Most of us believe that ultimately truth will out. But most of us try to control its outings. On the basis of what we vaguely call "worldly wisdom," by silences, by false emphasis--sometimes by frank lies--we try to protect our friends and enemies from the vision of Truth in her disturbing nudity. And there is hardly one of us who would not give his right hand if, in some crisis of his life, he had only had sense enough to tell the whole truth.
There were very real obstacles between Walter and his desire. Between their experiences and their outlooks on life there was a great chasm.
But his best chance was to face things frankly.
Beatrice was only an incident. Mabel was a more important matter. But still he could have made out a good case for himself. When he was six--nearly seven--years younger, he had fallen romantically in love with her. He had followed that love with a fidelity which promised well for his future obligations. It had become a habit, and a six years'
habit is hard to break. He had come to the realization that this blind infatuation was leading him to waste. With all the manhood he could muster he had tried to break the habit. Sometimes--possibly for a long time to come--the nerve-cells of his brain would fall back into the old ruts. But when this happened, it would be only the ghost of a dead desire. Even the ghost would be laid in time.
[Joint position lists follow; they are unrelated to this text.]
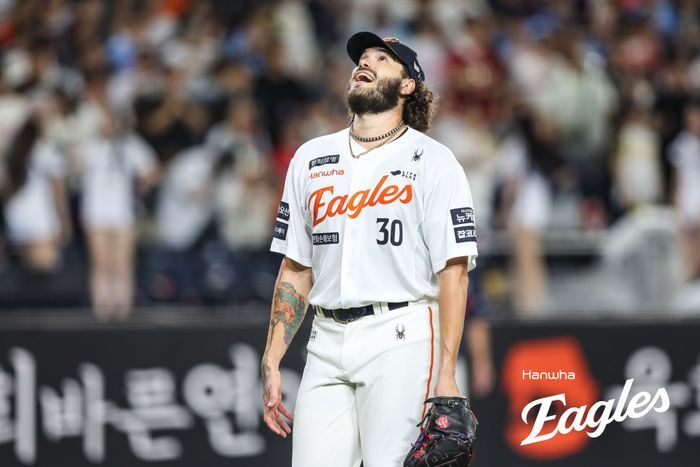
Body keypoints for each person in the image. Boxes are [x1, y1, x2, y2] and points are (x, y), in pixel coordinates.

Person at [261, 32, 479, 467]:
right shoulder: (310, 157)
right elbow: (296, 267)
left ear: (407, 85)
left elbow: (453, 273)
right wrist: (272, 357)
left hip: (401, 335)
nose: (366, 62)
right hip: (326, 340)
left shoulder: (434, 161)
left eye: (382, 59)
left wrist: (447, 374)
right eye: (362, 57)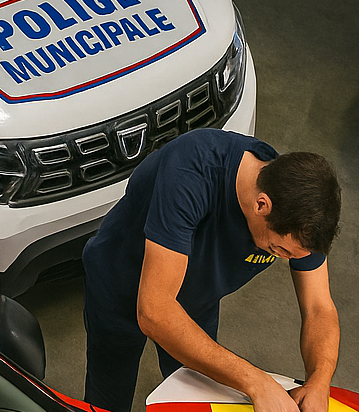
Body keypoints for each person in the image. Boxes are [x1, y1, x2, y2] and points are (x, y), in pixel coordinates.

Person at [81, 128, 341, 412]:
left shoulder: (297, 209)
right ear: (261, 205)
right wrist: (257, 381)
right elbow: (154, 312)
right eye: (279, 250)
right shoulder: (192, 171)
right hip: (121, 285)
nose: (283, 259)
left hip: (196, 300)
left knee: (198, 399)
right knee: (107, 399)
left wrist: (319, 381)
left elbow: (319, 307)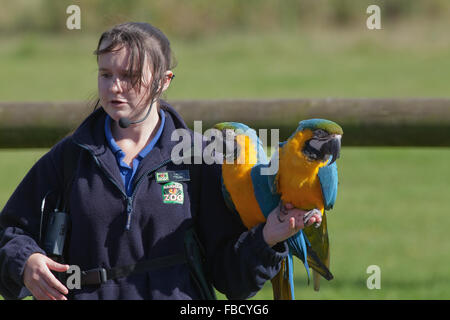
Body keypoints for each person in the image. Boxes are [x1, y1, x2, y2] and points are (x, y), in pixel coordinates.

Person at [0, 22, 320, 300]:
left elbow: (230, 278)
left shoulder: (200, 159)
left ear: (164, 81)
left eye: (130, 76)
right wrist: (25, 262)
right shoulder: (70, 156)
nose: (114, 87)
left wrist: (268, 238)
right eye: (106, 74)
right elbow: (9, 232)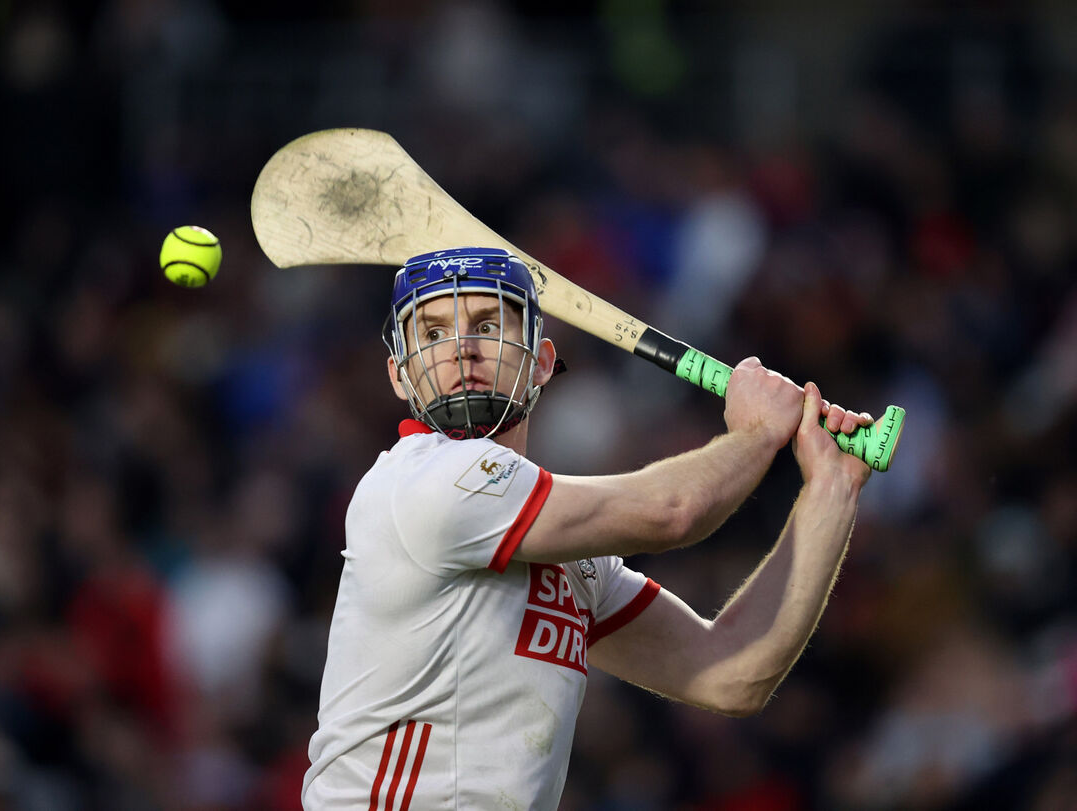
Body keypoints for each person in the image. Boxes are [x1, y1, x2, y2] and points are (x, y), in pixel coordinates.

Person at [302, 246, 874, 809]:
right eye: (431, 334)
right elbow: (674, 511)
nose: (461, 350)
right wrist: (755, 434)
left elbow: (732, 673)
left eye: (485, 323)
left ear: (542, 362)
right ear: (400, 376)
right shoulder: (421, 480)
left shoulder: (573, 556)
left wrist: (831, 490)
He could have told her that the very sense of life which throbbed within them--that made such questions seem of so great importance--laid upon them in no uncertain terms the imperious duty of the future. He had no Romeo-youth to offer her. Some of his hair was gray beyond dispute. But his strong and promising manhood was worth more than any hothouse flowers of romance. He could have offered her the finest of all comradeships, the communion of ideals, the life and labor shared together.